TASK MATERIAL Start Marker
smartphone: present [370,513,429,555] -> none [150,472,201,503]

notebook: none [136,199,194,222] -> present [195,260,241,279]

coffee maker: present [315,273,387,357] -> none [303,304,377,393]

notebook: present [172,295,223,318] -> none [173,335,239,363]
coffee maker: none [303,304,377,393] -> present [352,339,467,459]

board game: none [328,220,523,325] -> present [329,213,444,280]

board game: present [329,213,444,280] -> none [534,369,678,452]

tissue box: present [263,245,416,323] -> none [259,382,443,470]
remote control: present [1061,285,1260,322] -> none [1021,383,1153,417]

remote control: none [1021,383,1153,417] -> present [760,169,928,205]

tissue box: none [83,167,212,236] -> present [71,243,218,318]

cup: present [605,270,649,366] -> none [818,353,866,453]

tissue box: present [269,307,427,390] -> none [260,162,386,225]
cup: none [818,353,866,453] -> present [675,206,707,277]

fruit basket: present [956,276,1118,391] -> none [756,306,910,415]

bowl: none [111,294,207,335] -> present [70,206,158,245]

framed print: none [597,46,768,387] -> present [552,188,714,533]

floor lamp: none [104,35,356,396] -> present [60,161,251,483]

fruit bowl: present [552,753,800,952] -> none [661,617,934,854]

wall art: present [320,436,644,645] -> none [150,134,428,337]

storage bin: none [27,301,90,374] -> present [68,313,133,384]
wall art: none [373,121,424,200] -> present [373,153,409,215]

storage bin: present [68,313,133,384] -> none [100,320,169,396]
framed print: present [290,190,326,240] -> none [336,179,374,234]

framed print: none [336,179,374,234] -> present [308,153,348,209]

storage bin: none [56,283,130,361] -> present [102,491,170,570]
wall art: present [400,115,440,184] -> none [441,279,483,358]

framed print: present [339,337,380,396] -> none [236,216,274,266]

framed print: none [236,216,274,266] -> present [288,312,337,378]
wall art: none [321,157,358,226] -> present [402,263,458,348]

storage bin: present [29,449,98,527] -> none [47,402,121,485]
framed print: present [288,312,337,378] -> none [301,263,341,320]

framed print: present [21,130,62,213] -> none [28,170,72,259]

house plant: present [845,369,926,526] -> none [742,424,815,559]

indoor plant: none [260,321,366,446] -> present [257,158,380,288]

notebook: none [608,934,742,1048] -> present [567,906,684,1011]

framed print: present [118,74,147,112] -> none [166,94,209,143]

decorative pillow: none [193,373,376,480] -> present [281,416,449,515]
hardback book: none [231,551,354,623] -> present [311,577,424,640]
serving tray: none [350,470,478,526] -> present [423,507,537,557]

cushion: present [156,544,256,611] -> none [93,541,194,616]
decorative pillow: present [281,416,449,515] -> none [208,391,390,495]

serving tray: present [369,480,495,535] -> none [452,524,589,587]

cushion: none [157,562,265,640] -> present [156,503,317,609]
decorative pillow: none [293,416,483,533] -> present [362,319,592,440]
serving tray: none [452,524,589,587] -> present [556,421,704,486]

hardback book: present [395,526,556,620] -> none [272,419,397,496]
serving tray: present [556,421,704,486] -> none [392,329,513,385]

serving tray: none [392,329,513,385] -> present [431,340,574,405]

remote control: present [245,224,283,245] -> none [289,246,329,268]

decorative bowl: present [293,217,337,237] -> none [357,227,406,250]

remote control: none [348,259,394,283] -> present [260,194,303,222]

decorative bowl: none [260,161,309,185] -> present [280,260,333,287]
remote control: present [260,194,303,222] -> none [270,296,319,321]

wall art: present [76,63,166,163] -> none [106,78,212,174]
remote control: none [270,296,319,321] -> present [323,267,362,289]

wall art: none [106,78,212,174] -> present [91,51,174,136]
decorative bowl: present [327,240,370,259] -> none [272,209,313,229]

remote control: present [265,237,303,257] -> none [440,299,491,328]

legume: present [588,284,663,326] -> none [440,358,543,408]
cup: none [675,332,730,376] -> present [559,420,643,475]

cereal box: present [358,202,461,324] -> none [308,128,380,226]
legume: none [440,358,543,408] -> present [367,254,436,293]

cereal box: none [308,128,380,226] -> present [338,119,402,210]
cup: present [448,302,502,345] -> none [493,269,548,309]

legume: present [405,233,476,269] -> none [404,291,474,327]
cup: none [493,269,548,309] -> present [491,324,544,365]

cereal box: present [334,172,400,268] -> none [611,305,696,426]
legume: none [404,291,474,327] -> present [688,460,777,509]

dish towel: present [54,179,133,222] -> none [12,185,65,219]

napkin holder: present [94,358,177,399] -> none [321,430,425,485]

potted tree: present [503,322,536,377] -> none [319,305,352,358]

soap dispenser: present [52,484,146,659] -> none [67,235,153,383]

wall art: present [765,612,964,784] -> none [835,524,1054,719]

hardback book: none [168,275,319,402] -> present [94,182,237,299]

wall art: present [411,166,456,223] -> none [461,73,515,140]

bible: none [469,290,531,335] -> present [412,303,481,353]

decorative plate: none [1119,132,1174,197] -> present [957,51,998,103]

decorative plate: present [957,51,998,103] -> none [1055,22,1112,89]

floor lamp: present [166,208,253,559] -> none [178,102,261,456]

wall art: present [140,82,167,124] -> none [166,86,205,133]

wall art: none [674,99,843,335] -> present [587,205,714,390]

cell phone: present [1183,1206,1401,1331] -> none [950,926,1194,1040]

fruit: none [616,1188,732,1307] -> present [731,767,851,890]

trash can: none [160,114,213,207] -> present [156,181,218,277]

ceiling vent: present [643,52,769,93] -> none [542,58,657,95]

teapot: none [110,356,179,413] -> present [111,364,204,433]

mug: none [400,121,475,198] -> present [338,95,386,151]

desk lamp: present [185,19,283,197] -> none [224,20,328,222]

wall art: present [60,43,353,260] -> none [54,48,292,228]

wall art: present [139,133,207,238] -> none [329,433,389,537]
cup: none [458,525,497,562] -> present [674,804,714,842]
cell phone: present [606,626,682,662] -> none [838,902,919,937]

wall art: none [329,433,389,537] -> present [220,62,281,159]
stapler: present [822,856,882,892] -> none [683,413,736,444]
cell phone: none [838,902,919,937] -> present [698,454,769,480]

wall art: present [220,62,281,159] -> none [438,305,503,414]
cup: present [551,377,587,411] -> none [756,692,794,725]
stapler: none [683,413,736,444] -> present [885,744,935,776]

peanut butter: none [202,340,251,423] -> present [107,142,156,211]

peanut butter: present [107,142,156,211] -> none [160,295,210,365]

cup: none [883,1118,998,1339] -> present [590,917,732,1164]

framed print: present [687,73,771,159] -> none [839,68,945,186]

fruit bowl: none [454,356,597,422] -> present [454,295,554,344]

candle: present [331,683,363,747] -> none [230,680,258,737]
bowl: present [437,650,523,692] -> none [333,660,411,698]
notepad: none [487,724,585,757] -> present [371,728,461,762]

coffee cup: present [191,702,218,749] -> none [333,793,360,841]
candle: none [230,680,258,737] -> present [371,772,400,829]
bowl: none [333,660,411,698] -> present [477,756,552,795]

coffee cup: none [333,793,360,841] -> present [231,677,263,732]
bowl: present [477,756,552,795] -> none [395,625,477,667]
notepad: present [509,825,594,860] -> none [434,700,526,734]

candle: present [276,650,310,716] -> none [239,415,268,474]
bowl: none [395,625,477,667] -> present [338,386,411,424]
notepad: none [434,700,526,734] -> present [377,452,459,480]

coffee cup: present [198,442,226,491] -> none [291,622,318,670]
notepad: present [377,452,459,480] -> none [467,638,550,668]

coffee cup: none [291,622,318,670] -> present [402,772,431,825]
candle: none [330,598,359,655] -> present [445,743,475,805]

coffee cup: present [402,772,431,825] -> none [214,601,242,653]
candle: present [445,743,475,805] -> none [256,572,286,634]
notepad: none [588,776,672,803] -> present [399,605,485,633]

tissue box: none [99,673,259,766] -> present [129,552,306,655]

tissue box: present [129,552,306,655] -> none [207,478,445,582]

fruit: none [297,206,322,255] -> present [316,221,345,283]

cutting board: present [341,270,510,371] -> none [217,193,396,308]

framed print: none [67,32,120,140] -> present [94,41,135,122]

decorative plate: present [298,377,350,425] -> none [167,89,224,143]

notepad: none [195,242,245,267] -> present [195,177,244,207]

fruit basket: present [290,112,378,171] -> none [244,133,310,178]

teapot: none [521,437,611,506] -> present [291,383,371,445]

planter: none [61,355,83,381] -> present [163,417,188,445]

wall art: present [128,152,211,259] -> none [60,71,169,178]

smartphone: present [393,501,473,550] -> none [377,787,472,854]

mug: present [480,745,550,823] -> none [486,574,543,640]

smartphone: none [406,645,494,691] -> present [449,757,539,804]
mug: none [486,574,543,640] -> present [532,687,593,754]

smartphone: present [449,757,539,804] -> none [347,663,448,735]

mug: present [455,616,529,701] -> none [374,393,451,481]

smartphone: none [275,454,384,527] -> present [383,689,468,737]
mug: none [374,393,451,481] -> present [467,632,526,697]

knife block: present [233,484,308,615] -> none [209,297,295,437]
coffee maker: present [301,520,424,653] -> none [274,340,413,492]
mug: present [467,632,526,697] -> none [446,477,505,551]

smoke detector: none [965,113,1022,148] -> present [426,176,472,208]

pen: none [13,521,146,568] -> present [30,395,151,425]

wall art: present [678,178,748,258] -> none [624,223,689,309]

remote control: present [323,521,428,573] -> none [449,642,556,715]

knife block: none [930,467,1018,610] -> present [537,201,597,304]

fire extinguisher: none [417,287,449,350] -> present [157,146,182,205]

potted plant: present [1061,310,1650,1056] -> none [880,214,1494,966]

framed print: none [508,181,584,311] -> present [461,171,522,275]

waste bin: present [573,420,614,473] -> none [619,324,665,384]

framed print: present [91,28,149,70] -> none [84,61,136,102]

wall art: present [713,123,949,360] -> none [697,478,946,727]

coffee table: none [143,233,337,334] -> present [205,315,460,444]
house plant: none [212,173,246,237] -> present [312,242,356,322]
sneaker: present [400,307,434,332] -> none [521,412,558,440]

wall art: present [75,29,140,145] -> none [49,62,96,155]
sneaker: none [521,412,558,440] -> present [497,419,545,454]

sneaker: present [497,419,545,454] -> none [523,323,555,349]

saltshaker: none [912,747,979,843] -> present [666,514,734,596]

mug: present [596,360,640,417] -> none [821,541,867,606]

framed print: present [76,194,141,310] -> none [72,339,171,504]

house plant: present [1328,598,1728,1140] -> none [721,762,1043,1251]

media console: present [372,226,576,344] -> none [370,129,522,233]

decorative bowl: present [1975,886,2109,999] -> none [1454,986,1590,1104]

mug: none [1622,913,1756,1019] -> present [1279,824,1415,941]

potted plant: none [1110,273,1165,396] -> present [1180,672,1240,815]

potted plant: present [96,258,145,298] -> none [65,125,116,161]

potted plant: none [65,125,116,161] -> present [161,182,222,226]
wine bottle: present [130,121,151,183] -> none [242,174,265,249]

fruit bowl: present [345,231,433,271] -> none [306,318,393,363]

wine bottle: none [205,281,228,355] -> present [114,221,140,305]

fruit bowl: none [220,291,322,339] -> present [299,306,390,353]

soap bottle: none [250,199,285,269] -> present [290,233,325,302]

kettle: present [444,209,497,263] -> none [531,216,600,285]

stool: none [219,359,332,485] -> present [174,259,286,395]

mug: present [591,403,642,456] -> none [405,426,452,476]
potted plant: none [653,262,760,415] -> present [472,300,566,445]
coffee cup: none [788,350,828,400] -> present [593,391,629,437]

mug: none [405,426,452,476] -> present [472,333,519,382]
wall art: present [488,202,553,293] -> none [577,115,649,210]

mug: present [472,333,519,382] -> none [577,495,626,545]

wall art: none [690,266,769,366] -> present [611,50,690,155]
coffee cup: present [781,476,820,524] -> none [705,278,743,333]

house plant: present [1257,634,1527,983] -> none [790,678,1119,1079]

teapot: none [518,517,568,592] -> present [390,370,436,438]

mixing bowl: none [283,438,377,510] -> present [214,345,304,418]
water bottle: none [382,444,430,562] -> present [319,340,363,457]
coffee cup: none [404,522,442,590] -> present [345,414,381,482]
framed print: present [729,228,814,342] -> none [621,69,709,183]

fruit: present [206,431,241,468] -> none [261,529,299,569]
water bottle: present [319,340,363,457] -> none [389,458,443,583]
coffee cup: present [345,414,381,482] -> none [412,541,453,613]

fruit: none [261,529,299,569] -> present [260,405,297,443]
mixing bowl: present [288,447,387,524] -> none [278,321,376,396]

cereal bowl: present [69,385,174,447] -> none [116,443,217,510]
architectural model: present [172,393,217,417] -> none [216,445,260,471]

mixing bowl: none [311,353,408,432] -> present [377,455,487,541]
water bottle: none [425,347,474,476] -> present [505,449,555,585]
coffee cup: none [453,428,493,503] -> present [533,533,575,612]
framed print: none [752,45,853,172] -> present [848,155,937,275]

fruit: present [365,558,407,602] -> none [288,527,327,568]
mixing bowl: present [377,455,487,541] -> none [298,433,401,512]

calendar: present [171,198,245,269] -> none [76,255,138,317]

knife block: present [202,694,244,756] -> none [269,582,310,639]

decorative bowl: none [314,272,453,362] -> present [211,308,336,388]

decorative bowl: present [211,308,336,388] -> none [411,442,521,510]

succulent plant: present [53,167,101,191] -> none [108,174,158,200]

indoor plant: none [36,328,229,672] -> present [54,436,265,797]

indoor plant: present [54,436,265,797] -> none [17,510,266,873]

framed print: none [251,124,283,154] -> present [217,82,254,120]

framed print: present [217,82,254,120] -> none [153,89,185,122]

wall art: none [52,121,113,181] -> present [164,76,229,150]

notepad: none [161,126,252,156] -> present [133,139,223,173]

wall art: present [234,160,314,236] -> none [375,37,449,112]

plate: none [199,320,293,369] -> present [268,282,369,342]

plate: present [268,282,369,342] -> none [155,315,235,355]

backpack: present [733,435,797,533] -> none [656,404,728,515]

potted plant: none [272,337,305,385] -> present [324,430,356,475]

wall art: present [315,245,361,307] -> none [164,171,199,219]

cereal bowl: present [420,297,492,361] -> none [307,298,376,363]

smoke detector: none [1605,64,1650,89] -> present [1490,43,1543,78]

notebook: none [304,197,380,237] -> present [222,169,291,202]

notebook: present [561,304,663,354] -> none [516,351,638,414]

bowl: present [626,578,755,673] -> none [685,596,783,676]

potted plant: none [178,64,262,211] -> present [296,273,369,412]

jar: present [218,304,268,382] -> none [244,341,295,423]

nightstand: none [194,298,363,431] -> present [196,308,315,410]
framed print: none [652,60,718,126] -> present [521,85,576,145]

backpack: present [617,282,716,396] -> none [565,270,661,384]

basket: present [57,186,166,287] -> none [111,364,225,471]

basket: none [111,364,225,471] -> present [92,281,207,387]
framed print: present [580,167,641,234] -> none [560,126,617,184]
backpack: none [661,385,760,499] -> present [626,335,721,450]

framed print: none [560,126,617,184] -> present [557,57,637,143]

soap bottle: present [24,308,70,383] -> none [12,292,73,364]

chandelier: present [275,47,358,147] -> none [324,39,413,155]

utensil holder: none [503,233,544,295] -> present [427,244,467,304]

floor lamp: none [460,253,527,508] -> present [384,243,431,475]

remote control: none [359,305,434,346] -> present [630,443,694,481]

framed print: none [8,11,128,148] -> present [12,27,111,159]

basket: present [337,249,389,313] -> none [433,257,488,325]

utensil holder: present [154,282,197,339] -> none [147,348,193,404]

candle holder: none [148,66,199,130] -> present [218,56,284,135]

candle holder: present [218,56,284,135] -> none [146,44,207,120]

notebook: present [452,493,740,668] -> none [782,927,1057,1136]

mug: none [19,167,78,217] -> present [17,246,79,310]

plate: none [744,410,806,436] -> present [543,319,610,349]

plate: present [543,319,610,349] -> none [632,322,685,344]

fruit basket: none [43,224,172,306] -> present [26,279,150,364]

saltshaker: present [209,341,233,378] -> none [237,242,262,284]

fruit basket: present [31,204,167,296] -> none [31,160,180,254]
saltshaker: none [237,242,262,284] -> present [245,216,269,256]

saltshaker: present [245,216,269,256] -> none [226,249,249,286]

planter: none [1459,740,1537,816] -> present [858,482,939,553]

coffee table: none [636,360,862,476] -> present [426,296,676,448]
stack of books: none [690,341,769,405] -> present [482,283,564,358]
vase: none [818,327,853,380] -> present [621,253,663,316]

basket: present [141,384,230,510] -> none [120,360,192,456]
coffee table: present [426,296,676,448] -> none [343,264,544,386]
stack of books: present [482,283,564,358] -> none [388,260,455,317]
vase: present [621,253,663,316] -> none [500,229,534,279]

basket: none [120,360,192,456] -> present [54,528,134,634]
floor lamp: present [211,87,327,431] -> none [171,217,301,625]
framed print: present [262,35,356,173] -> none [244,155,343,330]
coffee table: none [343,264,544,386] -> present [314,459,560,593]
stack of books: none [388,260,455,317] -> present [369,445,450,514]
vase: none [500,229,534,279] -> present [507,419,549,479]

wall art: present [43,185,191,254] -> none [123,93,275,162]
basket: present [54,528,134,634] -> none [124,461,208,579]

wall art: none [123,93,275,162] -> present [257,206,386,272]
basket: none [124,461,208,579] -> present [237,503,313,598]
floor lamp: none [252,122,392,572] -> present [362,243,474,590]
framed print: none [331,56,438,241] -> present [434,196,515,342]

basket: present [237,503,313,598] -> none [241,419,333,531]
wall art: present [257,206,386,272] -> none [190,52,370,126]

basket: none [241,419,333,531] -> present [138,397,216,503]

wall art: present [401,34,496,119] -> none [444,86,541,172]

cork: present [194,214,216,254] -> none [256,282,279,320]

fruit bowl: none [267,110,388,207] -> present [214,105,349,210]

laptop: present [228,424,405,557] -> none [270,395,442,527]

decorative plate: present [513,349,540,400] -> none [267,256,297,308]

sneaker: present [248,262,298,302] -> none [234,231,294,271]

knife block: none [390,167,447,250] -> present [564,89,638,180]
TASK MATERIAL End Marker
=== BRIEF ===
Search the records for the string "board", and copy every line that holds it.

=== ANSWER SECTION ===
board game: none [328,220,523,325] -> present [329,213,444,280]
board game: present [329,213,444,280] -> none [534,369,678,452]
cutting board: present [341,270,510,371] -> none [217,193,396,308]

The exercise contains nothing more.